Required actions –
A. How would you put this sentence from the post about Kirsty Kirkpatrick into Spanish: "Her fashion accessory pieces demonstrate an imaginative approach to transforming waste into something covetable and unique."
B. Could you copy out the stretch of the Kirsty Kirkpatrick post that opens with the words "I nominated Kirsty" and closes with "her blogsite ."?

Source passage –
Saturday, April 14, 2007

Kirsty Kirkpatrick - shortlisted for BFIIN award

I nominated Kirsty Kirkpatrick for the British Female Inventors & Innovators Network (BFIIN), Environmental section. She has been shortlisted. We are off to the Showcase, Conference & Awards - London, 24 April 2007.

Find out more about Kirsty below, and on her blogsite .


The product or service

Kirsty Kirkpatrick is a designer-maker and producer of uncommonly beautiful things. Her fashion accessory pieces demonstrate an imaginative approach to transforming waste into something covetable and unique. Using found furniture and recycled content materials such as paper; cardboard; wood and woodchips; textiles; plastics and rubber; steel; aluminium and other metals, brooches, necklaces, bags and bangles are created and sold at a popular East London market and also through a wholesaler in New York. In her own words: “The idea came from personal work. There are so many designers and makers in the world: I felt it was my role as a designer to create a product that creates less waste.” Her production methods design out waste wherever possible, and she has plans to explore new methods where no scrap-pile would exist. Her work is a fine, designed and distinctive example of increasing the number of recycled-content products in the market.

Supplied information –
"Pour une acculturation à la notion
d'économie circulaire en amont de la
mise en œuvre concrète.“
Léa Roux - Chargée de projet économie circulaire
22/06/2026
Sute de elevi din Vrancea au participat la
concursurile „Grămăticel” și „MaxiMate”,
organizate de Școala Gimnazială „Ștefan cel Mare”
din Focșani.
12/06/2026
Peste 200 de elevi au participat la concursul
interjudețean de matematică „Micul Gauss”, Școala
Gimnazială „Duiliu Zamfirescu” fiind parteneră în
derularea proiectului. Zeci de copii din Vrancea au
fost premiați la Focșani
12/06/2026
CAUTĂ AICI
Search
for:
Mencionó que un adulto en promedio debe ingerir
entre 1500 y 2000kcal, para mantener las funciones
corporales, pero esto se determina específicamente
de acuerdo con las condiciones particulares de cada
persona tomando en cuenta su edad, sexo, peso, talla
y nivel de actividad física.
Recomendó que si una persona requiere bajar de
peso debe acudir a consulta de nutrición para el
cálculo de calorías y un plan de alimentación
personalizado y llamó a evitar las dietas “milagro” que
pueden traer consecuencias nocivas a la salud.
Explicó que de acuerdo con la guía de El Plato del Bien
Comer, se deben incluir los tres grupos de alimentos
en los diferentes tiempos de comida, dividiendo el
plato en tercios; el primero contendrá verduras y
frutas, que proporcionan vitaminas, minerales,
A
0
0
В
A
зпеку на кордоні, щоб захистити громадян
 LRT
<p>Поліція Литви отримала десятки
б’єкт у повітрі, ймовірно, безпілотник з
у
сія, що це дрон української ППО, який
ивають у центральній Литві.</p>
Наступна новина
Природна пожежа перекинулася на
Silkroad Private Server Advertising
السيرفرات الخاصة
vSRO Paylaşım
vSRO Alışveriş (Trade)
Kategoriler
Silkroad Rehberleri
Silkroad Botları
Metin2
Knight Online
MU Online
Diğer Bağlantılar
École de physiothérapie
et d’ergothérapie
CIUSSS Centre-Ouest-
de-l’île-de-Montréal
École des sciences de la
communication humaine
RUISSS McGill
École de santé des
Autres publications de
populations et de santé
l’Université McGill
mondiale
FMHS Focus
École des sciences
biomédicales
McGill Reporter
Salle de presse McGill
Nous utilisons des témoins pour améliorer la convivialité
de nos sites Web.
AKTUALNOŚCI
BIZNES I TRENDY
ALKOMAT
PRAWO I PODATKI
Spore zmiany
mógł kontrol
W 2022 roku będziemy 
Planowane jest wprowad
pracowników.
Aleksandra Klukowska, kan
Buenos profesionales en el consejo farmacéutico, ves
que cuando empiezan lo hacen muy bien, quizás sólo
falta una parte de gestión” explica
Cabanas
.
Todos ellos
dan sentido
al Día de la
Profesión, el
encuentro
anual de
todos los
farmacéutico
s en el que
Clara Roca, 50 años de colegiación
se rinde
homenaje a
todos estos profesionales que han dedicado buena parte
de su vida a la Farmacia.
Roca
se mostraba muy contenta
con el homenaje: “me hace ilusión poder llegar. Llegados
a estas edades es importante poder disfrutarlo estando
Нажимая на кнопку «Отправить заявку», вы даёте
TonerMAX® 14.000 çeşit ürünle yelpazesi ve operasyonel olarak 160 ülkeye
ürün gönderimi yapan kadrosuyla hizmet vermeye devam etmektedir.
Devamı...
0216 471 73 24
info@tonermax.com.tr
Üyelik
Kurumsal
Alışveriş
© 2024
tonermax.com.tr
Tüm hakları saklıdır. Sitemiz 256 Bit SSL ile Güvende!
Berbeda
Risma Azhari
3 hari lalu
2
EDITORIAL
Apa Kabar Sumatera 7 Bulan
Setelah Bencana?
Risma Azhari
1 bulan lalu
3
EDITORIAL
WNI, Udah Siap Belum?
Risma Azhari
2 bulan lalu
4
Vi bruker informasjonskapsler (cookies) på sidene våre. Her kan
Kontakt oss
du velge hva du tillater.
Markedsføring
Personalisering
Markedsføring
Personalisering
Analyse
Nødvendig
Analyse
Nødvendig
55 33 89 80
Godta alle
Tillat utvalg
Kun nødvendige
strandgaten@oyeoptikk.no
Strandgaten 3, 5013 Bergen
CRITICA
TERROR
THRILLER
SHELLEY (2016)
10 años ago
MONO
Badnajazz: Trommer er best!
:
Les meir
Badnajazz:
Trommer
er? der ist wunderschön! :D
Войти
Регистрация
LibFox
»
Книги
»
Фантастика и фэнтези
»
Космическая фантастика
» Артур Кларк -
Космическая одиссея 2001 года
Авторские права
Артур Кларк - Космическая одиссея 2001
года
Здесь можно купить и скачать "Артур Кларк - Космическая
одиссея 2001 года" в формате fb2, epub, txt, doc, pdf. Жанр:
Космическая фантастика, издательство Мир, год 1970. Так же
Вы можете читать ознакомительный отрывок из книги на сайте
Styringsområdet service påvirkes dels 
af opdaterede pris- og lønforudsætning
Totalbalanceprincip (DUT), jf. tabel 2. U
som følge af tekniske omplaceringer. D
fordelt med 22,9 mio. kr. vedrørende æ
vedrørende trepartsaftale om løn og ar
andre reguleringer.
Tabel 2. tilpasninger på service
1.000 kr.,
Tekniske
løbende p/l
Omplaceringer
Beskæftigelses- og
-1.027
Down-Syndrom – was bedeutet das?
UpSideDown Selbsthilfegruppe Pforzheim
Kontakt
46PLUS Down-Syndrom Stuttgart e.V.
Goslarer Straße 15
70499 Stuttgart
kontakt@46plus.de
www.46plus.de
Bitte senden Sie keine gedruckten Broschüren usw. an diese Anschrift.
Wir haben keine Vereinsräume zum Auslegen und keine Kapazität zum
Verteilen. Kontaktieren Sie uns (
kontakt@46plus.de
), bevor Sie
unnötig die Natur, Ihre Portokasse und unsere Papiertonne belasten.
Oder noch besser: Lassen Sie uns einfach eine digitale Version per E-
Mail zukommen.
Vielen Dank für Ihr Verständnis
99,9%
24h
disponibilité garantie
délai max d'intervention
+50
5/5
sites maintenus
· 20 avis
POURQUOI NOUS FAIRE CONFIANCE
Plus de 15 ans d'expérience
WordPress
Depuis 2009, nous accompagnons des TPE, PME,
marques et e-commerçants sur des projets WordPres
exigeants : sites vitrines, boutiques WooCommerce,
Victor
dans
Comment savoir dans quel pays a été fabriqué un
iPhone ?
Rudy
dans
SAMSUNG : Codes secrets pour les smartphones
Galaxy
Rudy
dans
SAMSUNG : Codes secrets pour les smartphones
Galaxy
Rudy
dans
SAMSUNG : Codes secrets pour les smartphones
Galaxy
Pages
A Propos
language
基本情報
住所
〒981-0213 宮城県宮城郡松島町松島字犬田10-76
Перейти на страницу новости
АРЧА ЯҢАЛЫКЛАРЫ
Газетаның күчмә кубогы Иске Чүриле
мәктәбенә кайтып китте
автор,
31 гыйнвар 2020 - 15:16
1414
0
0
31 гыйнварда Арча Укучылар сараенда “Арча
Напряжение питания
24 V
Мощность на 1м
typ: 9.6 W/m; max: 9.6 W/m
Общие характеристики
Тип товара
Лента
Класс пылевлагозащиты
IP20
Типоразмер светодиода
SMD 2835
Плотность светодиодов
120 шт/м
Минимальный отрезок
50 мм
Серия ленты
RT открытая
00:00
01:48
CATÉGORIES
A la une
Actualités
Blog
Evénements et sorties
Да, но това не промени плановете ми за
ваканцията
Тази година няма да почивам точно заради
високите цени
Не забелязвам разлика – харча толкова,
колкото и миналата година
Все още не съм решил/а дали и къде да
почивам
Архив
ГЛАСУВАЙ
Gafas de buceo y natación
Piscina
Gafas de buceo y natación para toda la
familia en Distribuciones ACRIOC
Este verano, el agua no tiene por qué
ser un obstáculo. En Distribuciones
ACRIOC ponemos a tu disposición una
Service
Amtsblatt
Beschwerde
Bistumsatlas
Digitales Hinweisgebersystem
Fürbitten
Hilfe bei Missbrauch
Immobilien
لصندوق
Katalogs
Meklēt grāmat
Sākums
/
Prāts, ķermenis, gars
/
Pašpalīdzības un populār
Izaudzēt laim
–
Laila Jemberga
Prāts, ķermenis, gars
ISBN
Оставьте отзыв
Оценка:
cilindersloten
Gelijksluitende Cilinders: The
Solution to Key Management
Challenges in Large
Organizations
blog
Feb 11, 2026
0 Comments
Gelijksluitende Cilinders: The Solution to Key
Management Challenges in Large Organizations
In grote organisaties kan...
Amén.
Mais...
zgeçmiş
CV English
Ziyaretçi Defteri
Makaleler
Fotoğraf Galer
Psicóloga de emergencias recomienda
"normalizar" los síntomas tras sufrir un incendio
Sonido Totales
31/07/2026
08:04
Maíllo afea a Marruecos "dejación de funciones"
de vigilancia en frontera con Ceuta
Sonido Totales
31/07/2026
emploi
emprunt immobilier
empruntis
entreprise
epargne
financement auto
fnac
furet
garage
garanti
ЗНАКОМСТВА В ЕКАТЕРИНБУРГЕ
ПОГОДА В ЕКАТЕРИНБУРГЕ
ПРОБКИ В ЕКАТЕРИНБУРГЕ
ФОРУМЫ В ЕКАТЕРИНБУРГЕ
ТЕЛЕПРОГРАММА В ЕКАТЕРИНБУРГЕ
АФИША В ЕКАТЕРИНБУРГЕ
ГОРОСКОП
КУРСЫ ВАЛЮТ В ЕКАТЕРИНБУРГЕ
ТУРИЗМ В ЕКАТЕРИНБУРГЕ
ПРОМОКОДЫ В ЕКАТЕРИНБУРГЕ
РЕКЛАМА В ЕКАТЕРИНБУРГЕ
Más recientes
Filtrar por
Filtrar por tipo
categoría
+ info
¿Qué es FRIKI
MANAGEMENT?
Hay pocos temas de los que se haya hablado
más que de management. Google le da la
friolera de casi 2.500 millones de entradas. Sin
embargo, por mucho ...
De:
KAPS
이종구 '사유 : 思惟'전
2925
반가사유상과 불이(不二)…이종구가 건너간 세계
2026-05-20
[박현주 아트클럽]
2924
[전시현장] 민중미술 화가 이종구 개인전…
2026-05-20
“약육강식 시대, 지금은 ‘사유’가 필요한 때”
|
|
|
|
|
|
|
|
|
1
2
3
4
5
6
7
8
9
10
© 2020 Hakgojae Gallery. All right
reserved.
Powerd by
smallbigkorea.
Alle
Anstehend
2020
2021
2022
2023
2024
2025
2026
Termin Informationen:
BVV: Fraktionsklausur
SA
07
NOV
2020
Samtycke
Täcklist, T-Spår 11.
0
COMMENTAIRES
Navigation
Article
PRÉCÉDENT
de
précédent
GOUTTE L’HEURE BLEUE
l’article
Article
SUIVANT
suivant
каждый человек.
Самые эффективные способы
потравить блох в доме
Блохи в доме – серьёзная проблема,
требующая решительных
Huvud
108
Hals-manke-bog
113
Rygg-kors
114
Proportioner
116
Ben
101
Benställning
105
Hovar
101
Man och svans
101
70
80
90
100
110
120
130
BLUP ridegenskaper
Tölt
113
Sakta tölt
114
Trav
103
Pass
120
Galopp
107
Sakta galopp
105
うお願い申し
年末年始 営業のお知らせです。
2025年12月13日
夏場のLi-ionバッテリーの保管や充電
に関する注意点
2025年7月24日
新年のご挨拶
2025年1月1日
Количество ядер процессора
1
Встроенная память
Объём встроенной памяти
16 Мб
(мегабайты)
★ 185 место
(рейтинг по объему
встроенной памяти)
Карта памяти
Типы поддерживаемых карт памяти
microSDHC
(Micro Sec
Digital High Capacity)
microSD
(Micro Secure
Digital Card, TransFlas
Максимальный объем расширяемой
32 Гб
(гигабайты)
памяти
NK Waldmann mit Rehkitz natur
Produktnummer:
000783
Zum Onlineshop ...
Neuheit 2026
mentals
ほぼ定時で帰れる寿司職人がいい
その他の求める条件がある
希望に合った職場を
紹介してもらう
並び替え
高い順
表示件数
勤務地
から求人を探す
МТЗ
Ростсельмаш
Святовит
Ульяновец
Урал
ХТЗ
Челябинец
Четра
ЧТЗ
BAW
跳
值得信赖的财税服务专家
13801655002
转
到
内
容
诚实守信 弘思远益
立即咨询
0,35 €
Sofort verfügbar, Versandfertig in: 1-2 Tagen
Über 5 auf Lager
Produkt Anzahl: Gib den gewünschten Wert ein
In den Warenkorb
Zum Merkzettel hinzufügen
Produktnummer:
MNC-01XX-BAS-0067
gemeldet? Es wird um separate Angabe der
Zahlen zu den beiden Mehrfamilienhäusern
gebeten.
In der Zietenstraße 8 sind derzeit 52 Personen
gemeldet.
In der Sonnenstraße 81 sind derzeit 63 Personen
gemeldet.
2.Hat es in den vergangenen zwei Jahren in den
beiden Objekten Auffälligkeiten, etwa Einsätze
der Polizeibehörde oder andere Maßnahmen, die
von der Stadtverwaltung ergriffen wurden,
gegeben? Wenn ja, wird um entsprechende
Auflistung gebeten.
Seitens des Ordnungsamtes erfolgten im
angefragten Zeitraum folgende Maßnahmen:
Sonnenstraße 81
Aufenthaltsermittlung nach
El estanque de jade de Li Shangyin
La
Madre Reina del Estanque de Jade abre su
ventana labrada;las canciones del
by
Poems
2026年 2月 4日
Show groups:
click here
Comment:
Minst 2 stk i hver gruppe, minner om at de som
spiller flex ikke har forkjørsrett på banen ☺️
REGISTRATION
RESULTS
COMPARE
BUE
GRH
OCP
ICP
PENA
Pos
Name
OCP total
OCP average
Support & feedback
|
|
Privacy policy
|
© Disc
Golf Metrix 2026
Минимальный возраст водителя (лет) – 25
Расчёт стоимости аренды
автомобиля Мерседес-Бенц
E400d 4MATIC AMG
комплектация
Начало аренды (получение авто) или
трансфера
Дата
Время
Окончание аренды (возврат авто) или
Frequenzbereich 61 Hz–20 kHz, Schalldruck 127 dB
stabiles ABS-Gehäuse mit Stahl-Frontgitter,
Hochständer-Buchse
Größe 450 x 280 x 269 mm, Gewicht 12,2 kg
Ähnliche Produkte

Numbered answers –
A. Sus piezas de accesorios de moda demuestran un enfoque imaginativo para transformar los residuos en algo codiciable y único.

B.
I nominated Kirsty Kirkpatrick for the British Female Inventors & Innovators Network (BFIIN), Environmental section. She has been shortlisted. We are off to the Showcase, Conference & Awards - London, 24 April 2007.

Find out more about Kirsty below, and on her blogsite .